The role of age and genetics
How much a person weighs depends in large part on four things:
- Calories taken in each day.
- Calories burned off each day.
- Age.
- Genetics.
Eating and drinking more calories than you burn each day leads to gaining extra weight, including belly fat.
Getting older also plays a role. You lose muscle as you age. And muscle loss is worse if you are not physically active. Loss of muscle mass slows down how quickly the body burns calories. That can make maintaining a healthy weight harder. For example, when men are in their 50s, they need fewer calories a day than they do when they are in their 30s.
Your genes can contribute to your chances of being overweight or having obesity too. They also play a role in where the body stores fat.
Although people who smoke cigarettes tend to weigh less than people who don't, people who smoke tend to carry more of their weight as belly fat.
Alcohol and belly fat
Drinking alcohol can lead to what's sometimes called a beer belly, but beer alone isn't to blame. Drinking too much alcohol of any kind can raise your risk for belly fat. If you drink alcohol, do so only in moderation. The less a person drinks, the fewer calories, and the less likely belly fat will build up over time.
Finding your belly size
To see if your belly fat is a concern, measure your waist:
- Stand and place a tape measure around your bare stomach, just above your hip bone.
- Pull the tape measure until it fits snugly, but it doesn't push into the skin. Make sure the tape measure is level all the way around.
- Relax, exhale and measure your waist. Don't suck in your stomach as you measure.

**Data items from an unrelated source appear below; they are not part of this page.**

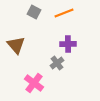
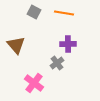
orange line: rotated 30 degrees clockwise
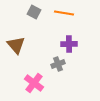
purple cross: moved 1 px right
gray cross: moved 1 px right, 1 px down; rotated 16 degrees clockwise
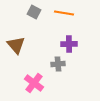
gray cross: rotated 16 degrees clockwise
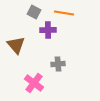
purple cross: moved 21 px left, 14 px up
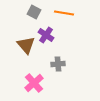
purple cross: moved 2 px left, 5 px down; rotated 35 degrees clockwise
brown triangle: moved 10 px right
pink cross: rotated 12 degrees clockwise
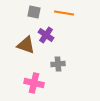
gray square: rotated 16 degrees counterclockwise
brown triangle: rotated 30 degrees counterclockwise
pink cross: rotated 36 degrees counterclockwise
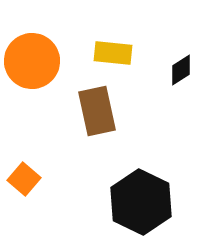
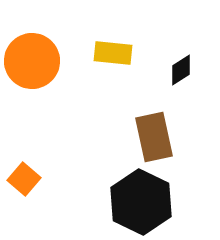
brown rectangle: moved 57 px right, 26 px down
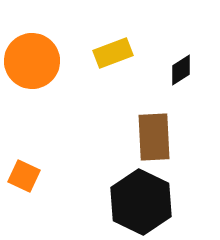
yellow rectangle: rotated 27 degrees counterclockwise
brown rectangle: rotated 9 degrees clockwise
orange square: moved 3 px up; rotated 16 degrees counterclockwise
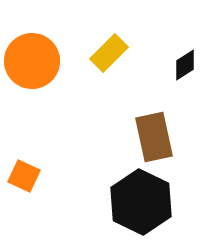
yellow rectangle: moved 4 px left; rotated 24 degrees counterclockwise
black diamond: moved 4 px right, 5 px up
brown rectangle: rotated 9 degrees counterclockwise
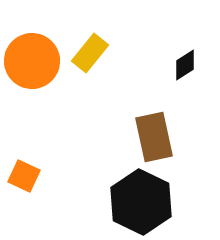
yellow rectangle: moved 19 px left; rotated 6 degrees counterclockwise
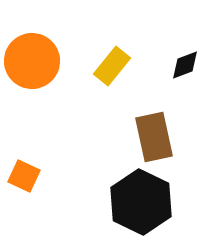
yellow rectangle: moved 22 px right, 13 px down
black diamond: rotated 12 degrees clockwise
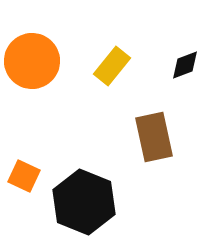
black hexagon: moved 57 px left; rotated 4 degrees counterclockwise
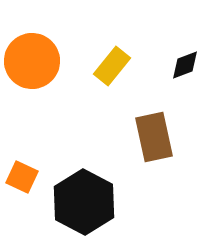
orange square: moved 2 px left, 1 px down
black hexagon: rotated 6 degrees clockwise
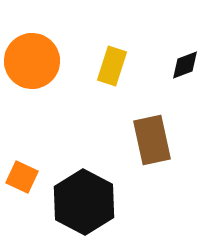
yellow rectangle: rotated 21 degrees counterclockwise
brown rectangle: moved 2 px left, 3 px down
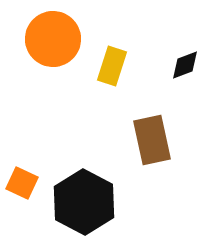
orange circle: moved 21 px right, 22 px up
orange square: moved 6 px down
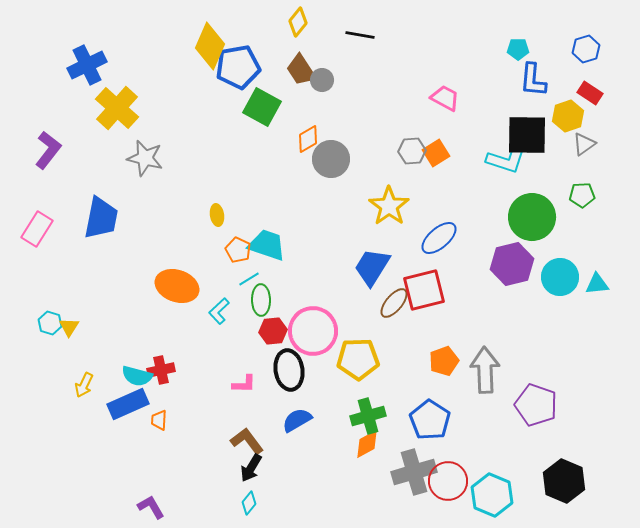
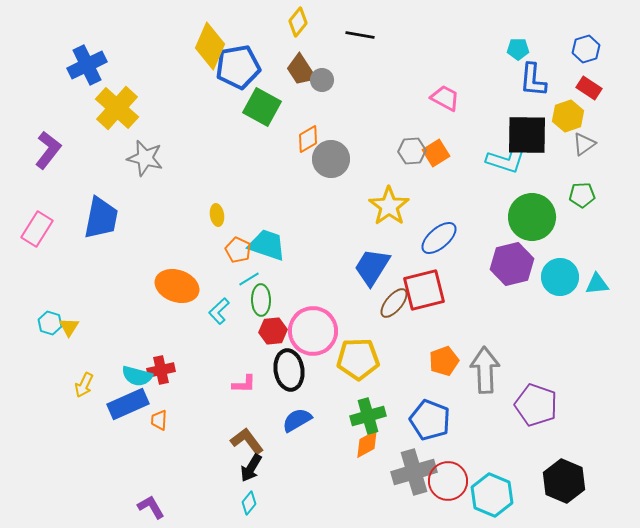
red rectangle at (590, 93): moved 1 px left, 5 px up
blue pentagon at (430, 420): rotated 12 degrees counterclockwise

For men, a waist measurement of more than 40 inches (102 centimeters) signals excess belly fat and a higher risk of health issues. In general, though, the greater the waist measurement, the higher the health risks.
Shrinking your middle
You can strengthen and tone abdominal muscles with crunches or other exercises focused on your belly. But doing those exercises alone won't get rid of belly fat. The good news is that visceral fat responds to the same diet and exercise strategies that can help get rid of other extra pounds and lower total body fat. Try these tips:
- Eat a healthy diet. A healthy diet involves:
- Focusing on plant-based foods, such as fruits, vegetables and whole grains.
- Choosing lean sources of protein, such as fish and low-fat dairy products.
- Limiting processed meats, as well as the saturated fat that's found in meat and high-fat dairy products, such as butter.
- Choosing moderate amounts of monounsaturated and polyunsaturated fats. They are found in fish, nuts and certain vegetable oils.
- Choose portion sizes wisely. Even when you're making healthy choices, calories add up. At home, cut down your portion sizes. In restaurants, share meals. Or eat half a meal and take the rest home.
- Replace sugary drinks. Drink water or other beverages without sugar.
- Get active. For most adults, the Department of Health and Human Services recommends moderate aerobic activity, such as brisk walking, for at least 150 minutes a week or vigorous aerobic activity, such as jogging, for at least 75 minutes a week. Strength training exercises are recommended at least twice a week. If you want to lose weight or meet specific fitness goals, you might need to exercise more. There is some evidence that high-intensity interval training (HIIT) can help reduce belly fat, as can strength training.
Losing belly fat takes effort and patience. To lose extra fat and keep it from coming back, aim for slow and steady weight loss. Ask your healthcare professional for help getting started and staying on track.